[DATA FOR THIS EXERCISE]:
::::::::
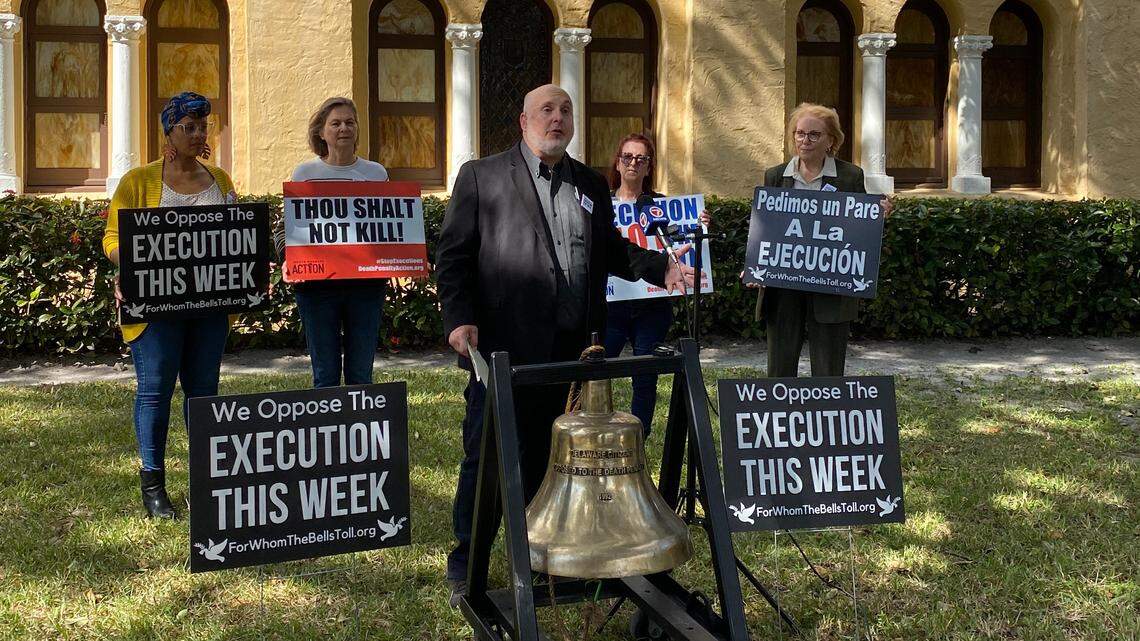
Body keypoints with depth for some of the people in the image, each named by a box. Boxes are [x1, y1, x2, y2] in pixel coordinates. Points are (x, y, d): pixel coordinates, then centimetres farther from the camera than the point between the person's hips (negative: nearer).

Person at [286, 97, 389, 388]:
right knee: (325, 374, 2)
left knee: (361, 375, 4)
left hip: (366, 281, 1)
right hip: (317, 282, -1)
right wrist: (291, 256, -14)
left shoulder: (376, 173, 10)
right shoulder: (305, 173, 6)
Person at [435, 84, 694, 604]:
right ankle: (465, 565, 14)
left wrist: (660, 268, 4)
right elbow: (453, 254, -1)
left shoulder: (591, 186, 17)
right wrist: (459, 318, -13)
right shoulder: (481, 176, 2)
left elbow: (611, 249, 22)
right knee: (487, 457, 1)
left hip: (570, 348, 4)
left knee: (550, 457, 11)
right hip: (504, 345, -4)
::::::::
[EXERCISE INSTRUCTIONS]: Turn every line above into a Markdown table with columns "No." and "Line", numbering each row and skipping blank lines. Leave the pictures out.

[RESULT FOR THIS EXERCISE]:
| No. | Line |
|---|---|
| 1 | Body keypoints with depth for some of the people in the image, each named by a box. Boxes are [x1, y1, x2, y2] in pixel coordinates. Points are (x, y, d): pixel coordinates, then centimetres farther from the camera than the point between the person's hips (negative: nearer). |
| 2 | Person at [286, 97, 389, 388]: |
| 3 | right knee: (325, 374, 2) |
| 4 | left knee: (361, 375, 4) |
| 5 | left hip: (366, 281, 1) |
| 6 | right hip: (317, 282, -1) |
| 7 | right wrist: (291, 256, -14) |
| 8 | left shoulder: (376, 173, 10) |
| 9 | right shoulder: (305, 173, 6) |
| 10 | Person at [435, 84, 694, 604]: |
| 11 | right ankle: (465, 565, 14) |
| 12 | left wrist: (660, 268, 4) |
| 13 | right elbow: (453, 254, -1) |
| 14 | left shoulder: (591, 186, 17) |
| 15 | right wrist: (459, 318, -13) |
| 16 | right shoulder: (481, 176, 2) |
| 17 | left elbow: (611, 249, 22) |
| 18 | right knee: (487, 457, 1) |
| 19 | left hip: (570, 348, 4) |
| 20 | left knee: (550, 457, 11) |
| 21 | right hip: (504, 345, -4) |